Erik Belz, who leads investment firm Engine No.1’s private capital business, agreed. If companies are able to commercialize direct lithium extraction technology, he said, it could change the outlook for supply — much like the shale revolution for oil and gas.

“This is early days. It needs to be proven that it can be done at scale, and I think that if it can, you have a meaningfully different supply,” Belz said.

Engine No. 1 is an activist investor that forced a board shake-up at Exxon to accelerate a move to clean energy. The San Francisco-based firm recently joined Manara Minerals Investment Co., a company backed by Saudi Arabia’s government, to ink a $3.4 billion deal for a stake in Brazilian miner Vale Base Metals.
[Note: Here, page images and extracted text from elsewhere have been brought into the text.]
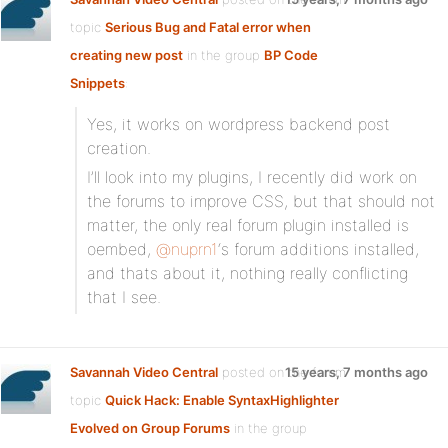
topic
Serious Bug and Fatal error when
creating new post
in the group
BP Code
Snippets
:
Yes, it works on wordpress backend post
creation.
I’ll look into my plugins, I recently did work on
the forums to improve CSS, but that should not
matter, the only real forum plugin installed is
oembed,
@nuprn1
‘s forum additions installed,
and thats about it, nothing really conflicting
that I see.
Savannah Video Central
posted on the forum
15 years, 7 months ago
topic
Quick Hack: Enable SyntaxHighlighter
Evolved on Group Forums
in the group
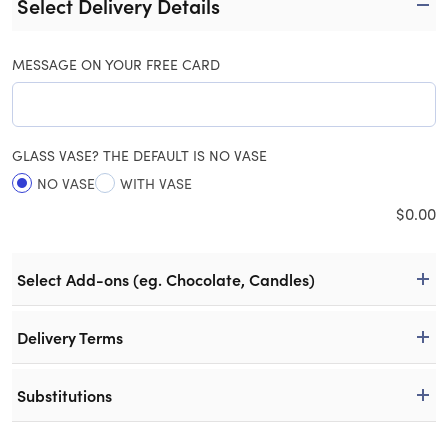
Select Delivery Details
MESSAGE ON YOUR FREE CARD
GLASS VASE? THE DEFAULT IS NO VASE
NO VASE
WITH VASE
$
0.00
Select Add-ons (eg. Chocolate, Candles)
Delivery Terms
Substitutions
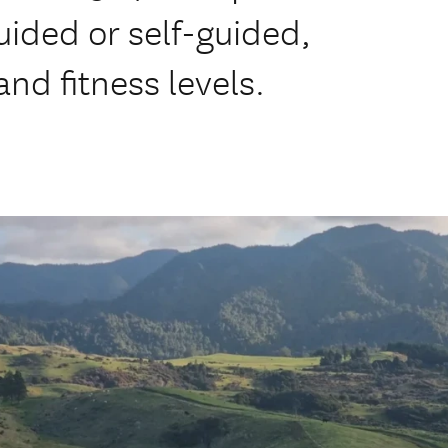
uided or self-guided,
nd fitness levels.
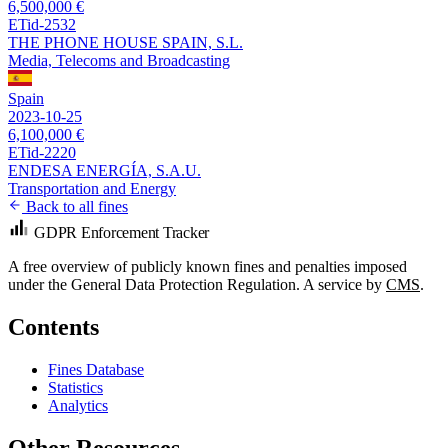
6,500,000 €
ETid-2532
THE PHONE HOUSE SPAIN, S.L.
Media, Telecoms and Broadcasting
Spain
2023-10-25
6,100,000 €
ETid-2220
ENDESA ENERGÍA, S.A.U.
Transportation and Energy
Back to all fines
GDPR Enforcement Tracker
A free overview of publicly known fines and penalties imposed
under the General Data Protection Regulation. A service by
CMS
.
Contents
Fines Database
Statistics
Analytics
Other Resources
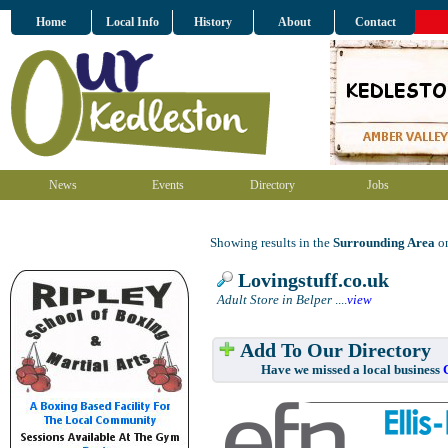
Home
Local Info
History
About
Contact
News
Events
Directory
Jobs
Showing results in the
Surrounding Area
on
Lovingstuff.co.uk
Adult Store in Belper
....
view
Add To Our Directory
Have we missed a local business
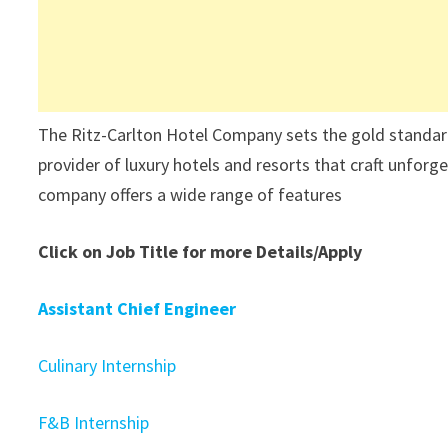
The Ritz-Carlton Hotel Company sets the gold standard a
provider of luxury hotels and resorts that craft unforg
company offers a wide range of features
Click on Job Title for more Details/Apply
Assistant Chief Engineer
Culinary Internship
F&B Internship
The move signals the Gulf Kingdom’s pivot toward a push to control minerals deemed critical to the energy transition.

Further driving interest among the oil and gas sector is a rush of incentives under the Inflation Reduction Act’s $360 billion in clean energy and climate incentives. For example, Mintak with Standard Lithium said his company’s direct lithium extraction pilot plant in Arkansas could be eligible for two types of tax credits under the climate law.

“They’re grabbing all the money they can,” said Ian Lange, director of the mineral and energy economics program at the Colorado School of Mines.

Environmental groups across the country are calling for closer scrutiny of how direct lithium extraction projects could affect water quality and quantity in a time of drought.

Jared Naimark, an organizer with Earthworks, said he’s not opposed to direct lithium extraction. But he warned against efforts to characterize the practice as “greener” than other forms of extraction.

Direct lithium extraction may end up using less water than evaporation ponds, he said, “but in the context of the Salton Sea, where every drop counts, if water gets diverted from the sea for lithium extraction, … that’s something that needs to be carefully looked at.”